The findings demonstrate that a redox-enabled, borrowing hydrogen strategy can achieve enantioconvergent C–C bond formation between two unactivated feedstock partners: racemic secondary alcohols and simple pyrroles. By removing chirality through Ir-catalyzed dehydrogenation to ketones and reinstating it via CPA-controlled enantioselective hydride transfer to a stabilized iminium/carbocation, the method circumvents the need for prefunctionalized electrophiles and avoids the limitations of classical SN1 or radical-based cross-coupling routes. The cooperative Ir/CPA catalysis delivers high yields and enantioselectivities across diverse alcohol and pyrrole substrates, including challenging unactivated aliphatic alcohols and drug-derived scaffolds.
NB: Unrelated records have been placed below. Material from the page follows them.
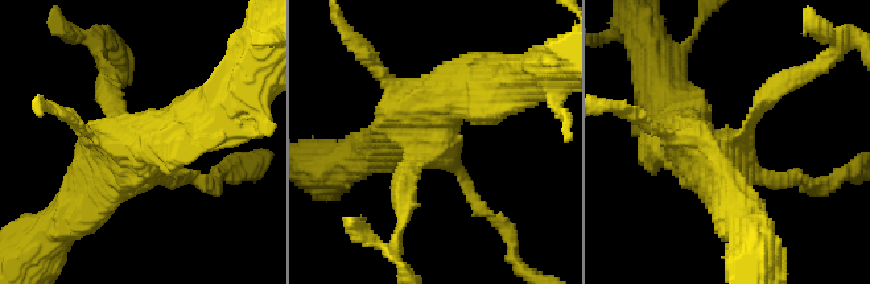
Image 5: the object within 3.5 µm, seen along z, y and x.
Look: em planes (tint) at (732, 141) of image 5. Now the EM.

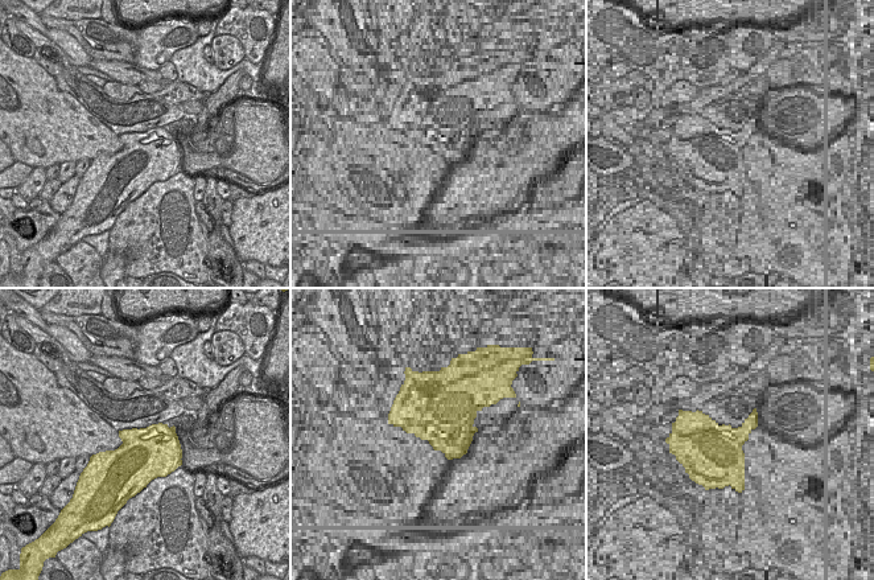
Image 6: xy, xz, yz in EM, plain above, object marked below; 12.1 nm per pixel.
Pass. It runs along (70, 215), (143, 143), (196, 118) in image 5; one cell here.

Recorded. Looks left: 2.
Done: edits made, cleave at image 2; the rest is unchecked.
Mechanistic experiments corroborate the proposed sequence and the necessity of both catalysts, while the ability of an alkenyl pyrrole to re-enter the cycle supports equilibrium with a key cationic intermediate. This approach advances sustainable asymmetric synthesis by being atom- and step-economical, redox-neutral, and generating only water as waste, and it complements established radical coupling strategies by offering distinct substrate classes and functional group tolerance (e.g., nitro, cyano).

A direct, enantioconvergent heteroarylation of unactivated racemic secondary alcohols with pyrroles has been developed via cooperative catalysis by oxime-derived iridacycles and chiral phosphoric acids. The borrowing hydrogen mechanism enables stereoablation through alcohol dehydrogenation and stereocontrol during hydride delivery to a catalytically generated iminium/carbocation, affording substituted pyrroles in high yields and enantioselectivities (up to 93% yield, 96% ee) across a broad scope, including aliphatic alcohols and drug-derived substrates. The catalysts are air-stable and accessible, and the overall process is redox-neutral with water as the only byproduct. Future work will extend this redox-enabled enantioconvergent coupling to other heteroarenes and alcohol classes.
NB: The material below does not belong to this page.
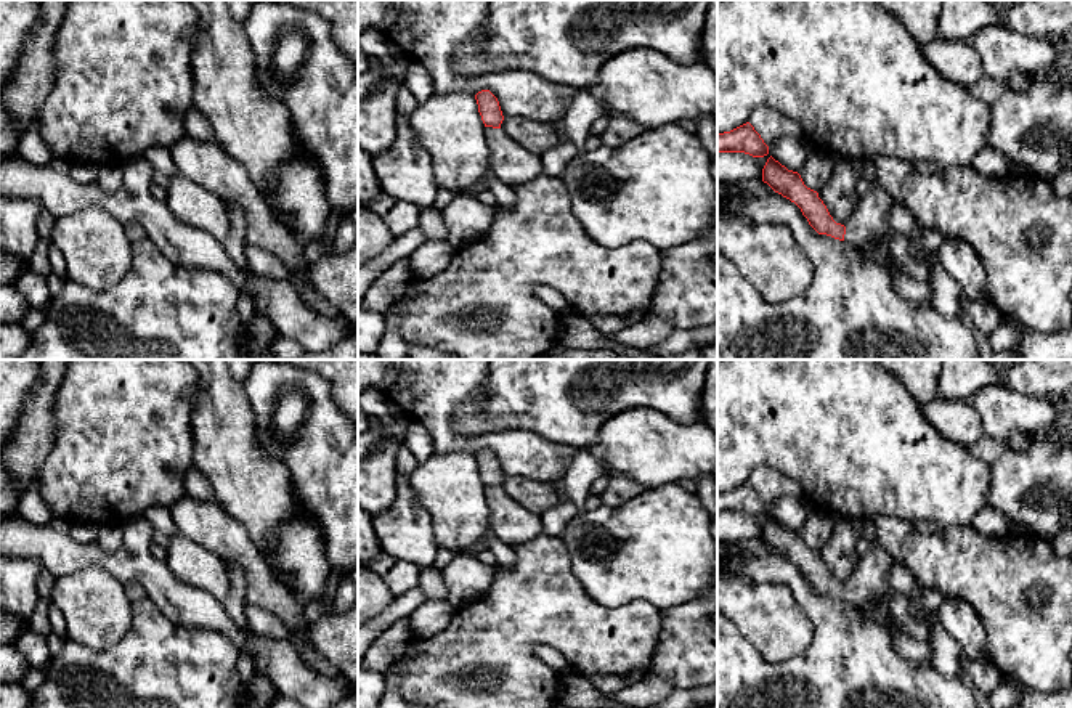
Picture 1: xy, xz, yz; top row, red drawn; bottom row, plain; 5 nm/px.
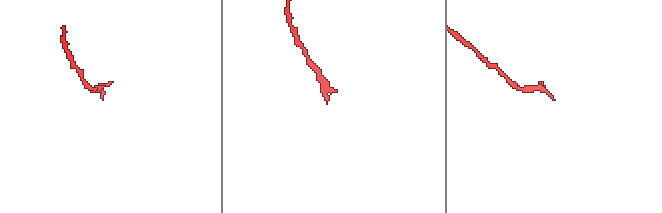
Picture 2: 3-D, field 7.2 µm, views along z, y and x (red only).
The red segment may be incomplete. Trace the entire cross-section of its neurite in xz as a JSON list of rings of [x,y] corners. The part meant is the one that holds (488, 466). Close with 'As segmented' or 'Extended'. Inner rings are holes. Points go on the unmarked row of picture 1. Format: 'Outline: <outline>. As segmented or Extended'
Outline: [[[489,450],[475,454],[485,483],[491,531],[510,547],[541,535],[541,515],[517,504],[502,488],[504,480],[497,458]]]. Extended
• Some substrates require elevated temperatures (up to 130 °C) and/or increased catalyst loadings to achieve high conversion (e.g., ester-substituted pyrroles).
• Certain substrates show moderate yields (e.g., 3aq low yield) or partial side reactions (e.g., over-reduction observed with a vinyl substituent).
• Enantioselectivity can decrease when substituent size differences are minimal (e.g., 3aC 32% ee under standard conditions).